A daring broad-daylight bank robbery in Harvard Square is pulled off with great expertise by a group of childhood buddies, headed by Doug MacRay (Affleck) and James “Jem” Coughlin (Jeremy Renner). They make off with the loot, but also end up taking a hostage, the bank manager Claire Keesey (Rebecca Hall). She is released unharmed, but when the gang discovers that she is a “Tuney” (yuppie) who has moved into their neighborhood and might recognize them on the street, complications develop.

 

Since MacRay had the closest contact with Claire during the heist (calming her so she can dial the combination to the bank vault by saying “Just remember, it’s not your money”), he takes on the task of keeping an eye on her. After an encounter at the laundromat, where she reveals herself to be still shaken by her recent experience, he asks her out on a date, in the course of which he learns that she has already been questioned by FBI agent Adam Trawley (Jon Hamm, known to viewers as Don Draper in the popular AMC series Mad Men).

 

Claire also reveals that she saw an identifying tattoo on one of the robbers, which MacRay persuades her not to tell Trawley about for the time being. When she says he seems surprisingly familiar with the ways of law enforcement, he jokes that he gets it all from watching TV shows like CSI: Crime Scene Investigation. Indeed, The Town often feels like a segment in a television series, and in fact such series as HBO’s The Wire cover much of the same ground, and in greater depth.

 

Agent Trawley and his team learn that MacRay and his gang are working for an Irish mobster, Fergie the Florist (Pete Postlewaite), who also “employed” MacRay’s father (Chris Cooper), now shut away for life in a federal prison.

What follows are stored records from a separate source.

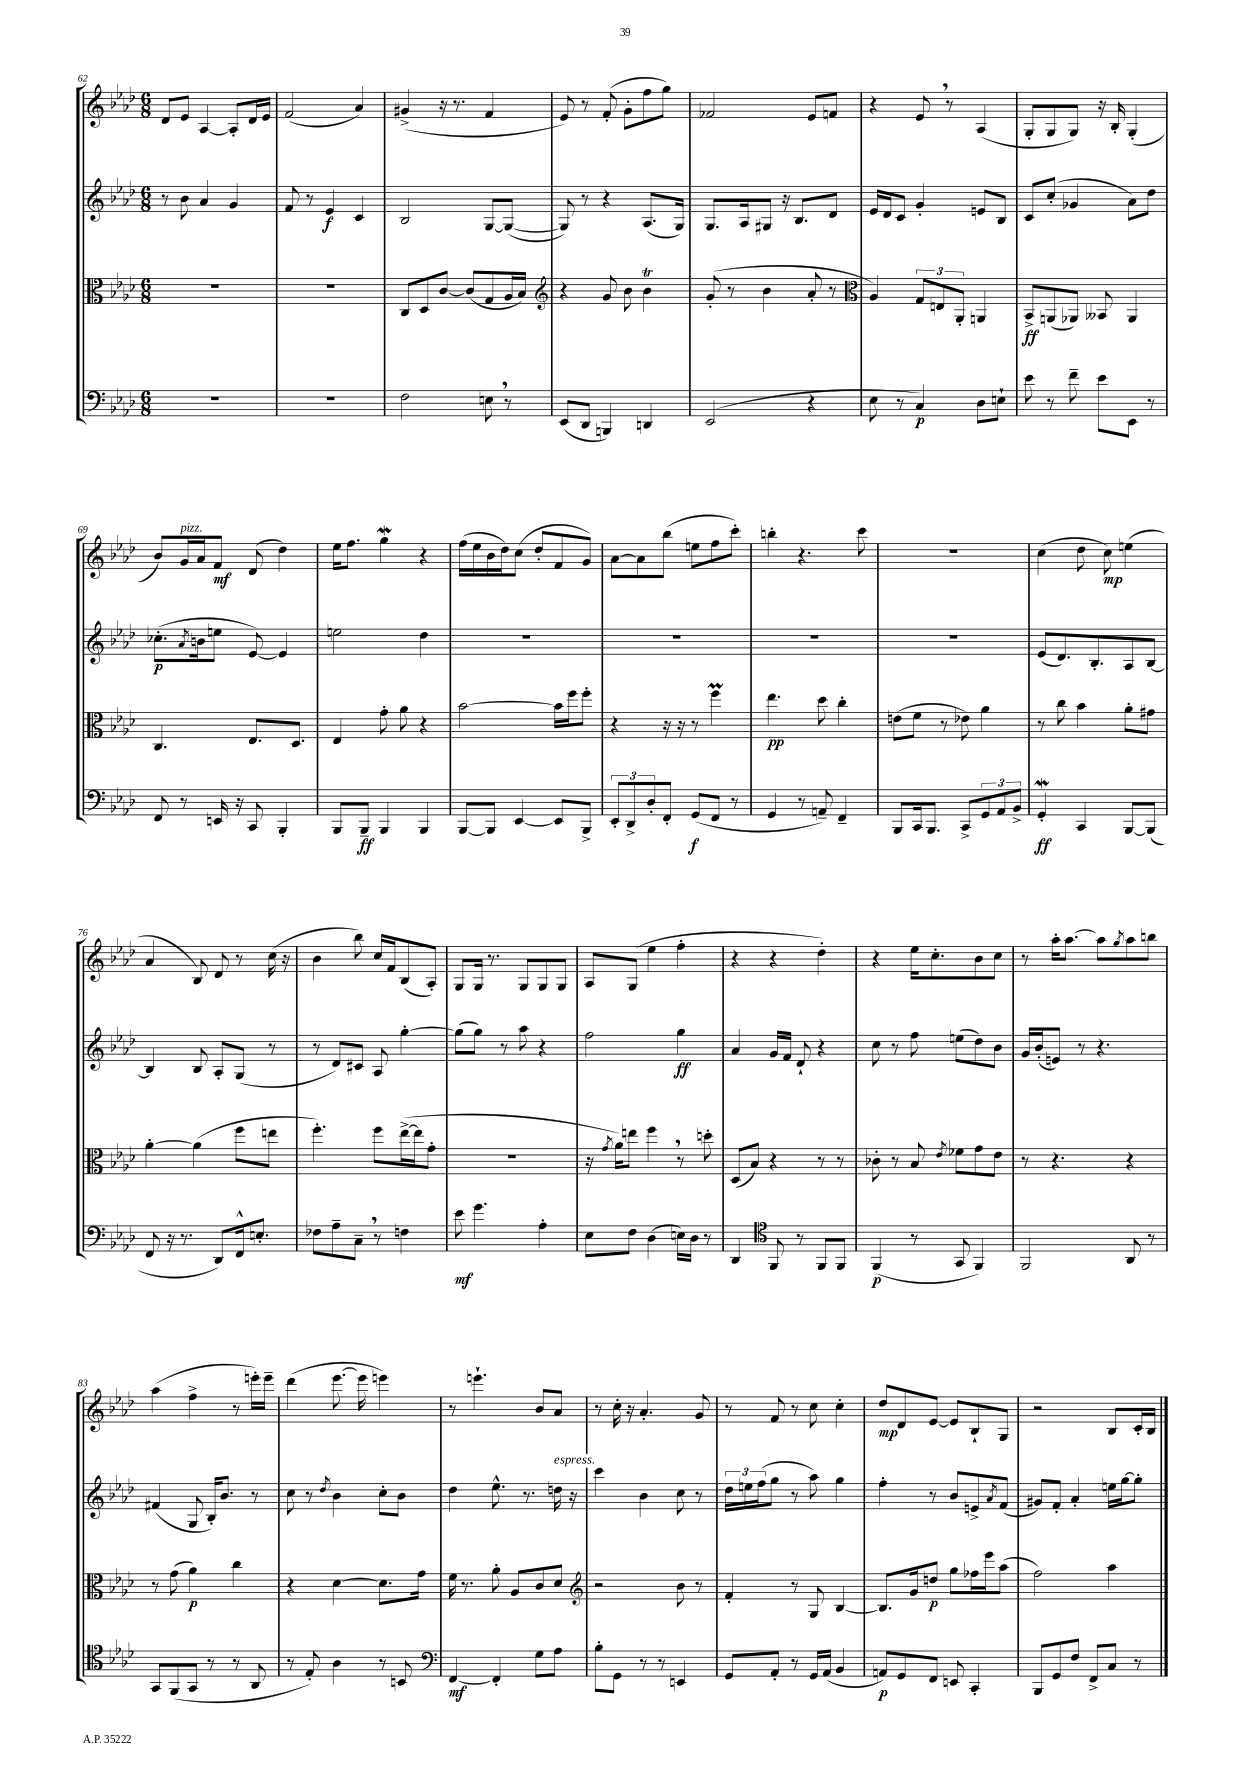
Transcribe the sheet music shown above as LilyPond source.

<<
\new StaffGroup <<
\new Staff = "s0" {
    \clef treble \key aes \major \numericTimeSignature \time 6/8
    des'8 ees'8 aes4~ aes8-. des'16 ees'16 |
    f'2( aes'4) |
    gis'4->( r16 r8. f'4 |
    ees'8) r8 f'8-.( g'8-. f''8 g''8) |
    fes'2 ees'8 f'8 |
    r4 ees'8 \breathe r8 aes4( |
    g8-. g8 g8) r16 bes16-. g4-.( |
    bes'8) g'16^\markup { \italic "pizz." } aes'16 f'8\mf des'8( des''4) |
    ees''16 f''8. g''4\mordent r4 |
    f''16( ees''16 bes'16 des''16) c''8( des''8-. f'8 g'8) |
    aes'8~ aes'8 bes''8( e''8 f''8 c'''8-.) |
    b''4-. r4. c'''8 |
    r2. |
    c''4( des''8 c''8\mp) e''4( |
    aes'4 bes8) des'8 r8 c''16( r16 |
    bes'4 bes''8) c''16 f'16 bes8( aes8-.) |
    g8 g16 r8. g8 g8 g8 |
    aes8 g8( ees''4 f''4-. |
    r4 r4 des''4-.) |
    r4 ees''16 c''8.-. bes'8 c''8 |
    r8 aes''16-. aes''8.~ aes''8 \acciaccatura { g''8 } aes''8 b''8 |
    aes''4( f''4-> r8 e'''16-.) e'''16-- |
    des'''4( ees'''8.~ ees'''16 e'''4) |
    r8 e'''4.-! bes'8 aes'8 |
    r8 c''16-. r16 aes'4.-. g'8 |
    r8 f'8 r8 c''8 c''4-. |
    des''8\mp des'8 ees'8~ ees'8 bes8-! g8 |
    r2 bes8 c'16-. bes16 \bar "|." |
}
\new Staff = "s1" {
    \clef treble \key aes \major \numericTimeSignature \time 6/8
    r8 bes'8 aes'4 g'4 |
    f'8 r8 ees'4\f c'4 |
    bes2 g8~ g8~( |
    g8) r8 r4 aes8.( g16) |
    g8. aes16 gis8 r16 bes8. des'8 |
    ees'16 des'16 c'8 g'4-. e'8 bes8 |
    c'8 c''8-.( ges'4 aes'8) des''8 |
    ces''8.-.\p( \acciaccatura { aes'8 } b'16 e''8 ees'8~) ees'4 |
    e''2 des''4 |
    R2. |
    R2. |
    R2. |
    R2. |
    ees'8( des'8.) bes8.-. aes8 bes8~ |
    bes4 bes8 aes8-. g8( r8 |
    r8 des'8) cis'8 aes8 g''4~-. |
    g''8( g''8) r8 aes''8 r4 |
    f''2 g''4\ff |
    aes'4 g'16 f'16 des'8-! r4 |
    c''8 r8 f''8 e''8( des''8) bes'8 |
    g'16 bes'16-.( e'8) r8 r4. |
    fis'4( g8 bes16-.) bes'8. r8 |
    c''8 r8 \acciaccatura { des''8 } bes'4 c''8-. bes'8 |
    des''4 ees''8.-^ r8. d''16^\markup { \italic "espress." } r16 |
    c'''4 bes'4 c''8 r8 |
    \tuplet 3/2 { des''16 e''16 f''16( } g''8 r8 aes''8) g''4 |
    f''4-. r8 bes'8 e'8-> \acciaccatura { aes'8 } f'8( |
    gis'8) f'8-. aes'4-. e''16 g''16~ g''8-. \bar "|." |
}
\new Staff = "s2" {
    \clef alto \key aes \major \numericTimeSignature \time 6/8
    R2. |
    R2. |
    c8 des8 c'8~ c'8( g8 aes16 bes16) |
    \clef treble r4 g'8 bes'8 bes'4\trill |
    g'8-.( r8 bes'4 aes'8-. r8 |
    \clef alto aes4) \tuplet 3/2 { g8 e8 aes,8-. } a,4 |
    bes,8->\ff a,8( aes,8) beses,8 aes,4 |
    c4. ees8. des8. |
    ees4 g'8-. aes'8 r4 |
    bes'2~ bes'16 f''16 f''8-. |
    r4 r16 r16 r8 f''4\prall |
    ees''4.\pp des''8 c''4-. |
    e'8( f'8 r8 ees'8) aes'4 |
    r8 c''8 bes'4 aes'8-. gis'8 |
    aes'4~-. aes'4( f''8 e''8 |
    f''4.-.) f''8 ees''16~->( ees''16 g'8-. |
    R2. |
    r16 \acciaccatura { g'8 } aes'16) e''8 f''4 \breathe r8 d''8-. |
    des8( bes8) r4 r8 r8 |
    ces'8-. r8 bes8 \acciaccatura { ees'8 } fes'8 g'8 ees'8 |
    r8 r4. r4 |
    r8 g'8( aes'4\p) c''4 |
    r4 des'4~ des'8. g'16 |
    f'16 r8. aes'8-. aes8 c'8 des'8 |
    \clef treble r2 bes'8 r8 |
    f'4-. r8 g8 bes4~ |
    bes8. g'16 d''8\p g''8 fes''16 ees'''16 aes''8( |
    f''2) aes''4 \bar "|." |
}
\new Staff = "s3" {
    \clef bass \key aes \major \numericTimeSignature \time 6/8
    R2. |
    R2. |
    f2 e8 \breathe r8 |
    ees,8( des,8 b,,4) d,4 |
    ees,2( r4 |
    ees8 r8 c4\p) des8 e8-! |
    ees'8 r8 f'8-- ees'8 ees,8 r8 |
    f,8 r8 e,16 r16 c,8 bes,,4-. |
    bes,,8 bes,,8--\ff bes,,4 bes,,4 |
    bes,,8~ bes,,8 ees,4~ ees,8 bes,,8-> |
    \tuplet 3/2 { ees,8-. des,8-> des8-. } f,8-. g,8\f( f,8 r8 |
    g,4 r8 a,8--) f,4-- |
    bes,,8 c,16 bes,,8. c,8-> \tuplet 3/2 { g,8 aes,8 bes,8-> } |
    g,4-.\mordent\ff c,4 bes,,8~ bes,,8( |
    f,8 r16 r8. des,8) f,16-^ e8.-. |
    fes8 aes8-- c8-- \breathe r8 f4 |
    ees'8\mf g'4. aes4-. |
    ees8 f8 des4( e16) des16 r8 |
    des,4 \clef tenor f,8 r8 f,8 f,8 |
    f,4\p( r8 g,8 f,4) |
    f,2 aes,8 r8 |
    g,8 f,8( g,8 r8 r8 aes,8 |
    r8 ees8-.) aes4 r8 b,8 |
    \clef bass f,4~\mf f,4-. g8 aes8 |
    bes8-. g,8 r8 r8 e,4 |
    g,8 aes,8-. r8 g,16 aes,16( bes,4 |
    a,8\p) g,8 f,8 e,8 c,4-. |
    bes,,8 g,8 f8 f,8-> c8 r8 \bar "|." |
}
>>
>>
\layout { \context { \Score currentBarNumber = #62 } }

MacRay’s growing romantic involvement with Claire and desire to leave behind his life of crime (and his Oxycontin-addicted ex-girlfriend Krista [Blake Lively]) predictably cause tension with his buddy Jem, raise questions of his “loyalty” to his family and his class, and end in more robberies and gun-blazing car chases.

 

The clichés and stereotypes are pervasive. At best they are offset by relatively engaging performances, particularly by Renner and Lively in secondary roles, as well as Postlewaite’s pock-marked mobster. It would seem that having created such overwhelmingly negative characters in Gone Baby Gone, Affleck has gone to the opposite extreme here.

 

To the extent the film is enjoyable, it is primarily for its unabashed “cops-and-robbers” style. Our sympathy is on the side of the small band of “townies” who remarkably never really hurt anyone, and unlike CSI and The Wire, the cops do not win here, despite the overwhelming force at their disposal. Affleck clearly wants to underscore this point as the Boston police force is augmented with ever growing numbers of FBI squadrons, SWAT teams, commando units, sniffer-dogs, helicopters, and all manner of high-powered weaponry, all to no avail.

 

This gives the film an anti-establishment edge, suggesting comparison to other bank robber films such as Bonnie and Clyde (directed by Arthur Penn, 1967) or Dog Day Afternoon (directed by Sidney Lumet, 1975). But The Town is incapable of capturing in a dramatically convincing way the intense social tensions at work today that lie behind the desperate attempts to strike back at the system, despite an almost certain end in tragic and violent death.

 

The only darker note hinted at in this world where everything is pretty much on the surface, or easily discovered, and everyone is who they appear to be (and wearing clearly labeled wind-breakers), is that the robbers are able to outwit the forces of a repressive state by “passing” as utility workers, EMT technicians, bus drivers, even as cops, because they are these workers, they do these jobs and wear these uniforms. And there is an unmistakable anxiety that through their knowledge of this infrastructure, the working class might just pull off more than a bank job.